DATA FOR ANALYSIS Start Marker
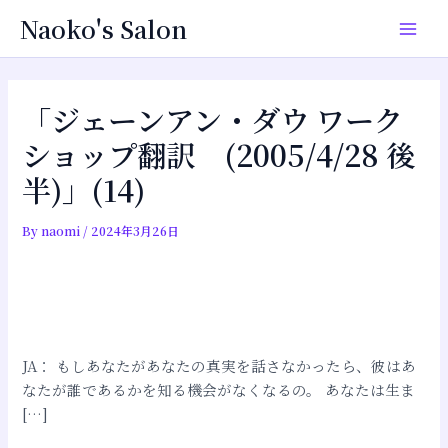
内
投
Main
Naoko's Salon
容
稿
Men
を
ナ
ス
ビ
キ
ゲ
「ジェーンアン・ダウ ワーク
ッ
ー
ショップ翻訳 (2005/4/28 後
プ
シ
半)」(14)
ョ
ン
By
naomi
/
2024年3月26日
JA： もしあなたがあなたの真実を話さなかったら、彼はあ
なたが誰であるかを知る機会がなくなるの。 あなたは生ま
[…]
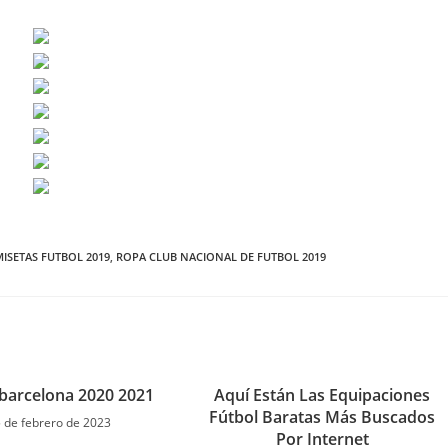
MISETAS FUTBOL 2019
,
ROPA CLUB NACIONAL DE FUTBOL 2019
barcelona 2020 2021
Aquí Están Las Equipaciones
Fútbol Baratas Más Buscados
 de febrero de 2023
Por Internet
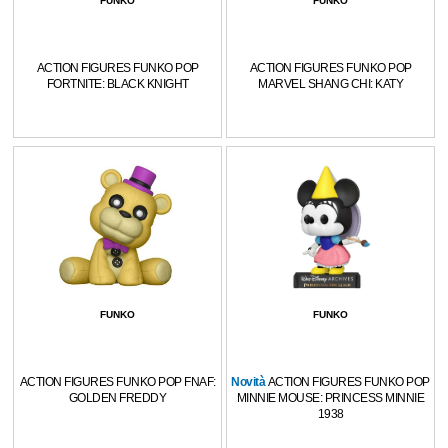
FUNKO
FUNKO
ACTION FIGURES FUNKO POP
ACTION FIGURES FUNKO POP
FORTNITE: BLACK KNIGHT
MARVEL SHANG CHI: KATY
FUNKO
FUNKO
ACTION FIGURES FUNKO POP FNAF:
Novità
ACTION FIGURES FUNKO POP
GOLDEN FREDDY
MINNIE MOUSE: PRINCESS MINNIE
1938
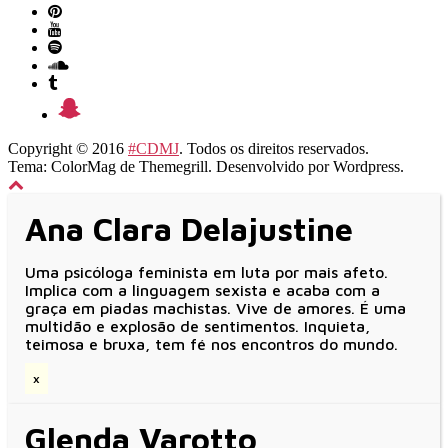
Copyright © 2016
#CDMJ
. Todos os direitos reservados.
Tema: ColorMag de
Themegrill
. Desenvolvido por
Wordpress
.
Ana Clara Delajustine
Uma psicóloga feminista em luta por mais afeto.
Implica com a linguagem sexista e acaba com a
graça em piadas machistas. Vive de amores. É uma
multidão e explosão de sentimentos. Inquieta,
teimosa e bruxa, tem fé nos encontros do mundo.
x
Glenda Varotto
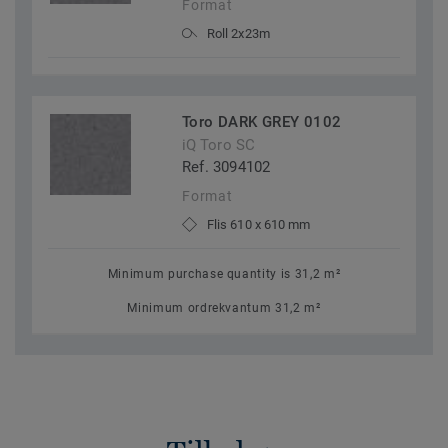
Format
Roll 2x23m
Toro DARK GREY 0102
iQ Toro SC
Ref. 3094102
Format
Flis 610 x 610 mm
Minimum purchase quantity is 31,2 m²
Minimum ordrekvantum 31,2 m²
DATA FOR ANALYSIS End Marker
REQUIREMENT » Pull out all lines in the data above that include "Minimum".

ANSWER TO THE PROBLEM »
Minimum purchase quantity is 31,2 m²
Minimum ordrekvantum 31,2 m²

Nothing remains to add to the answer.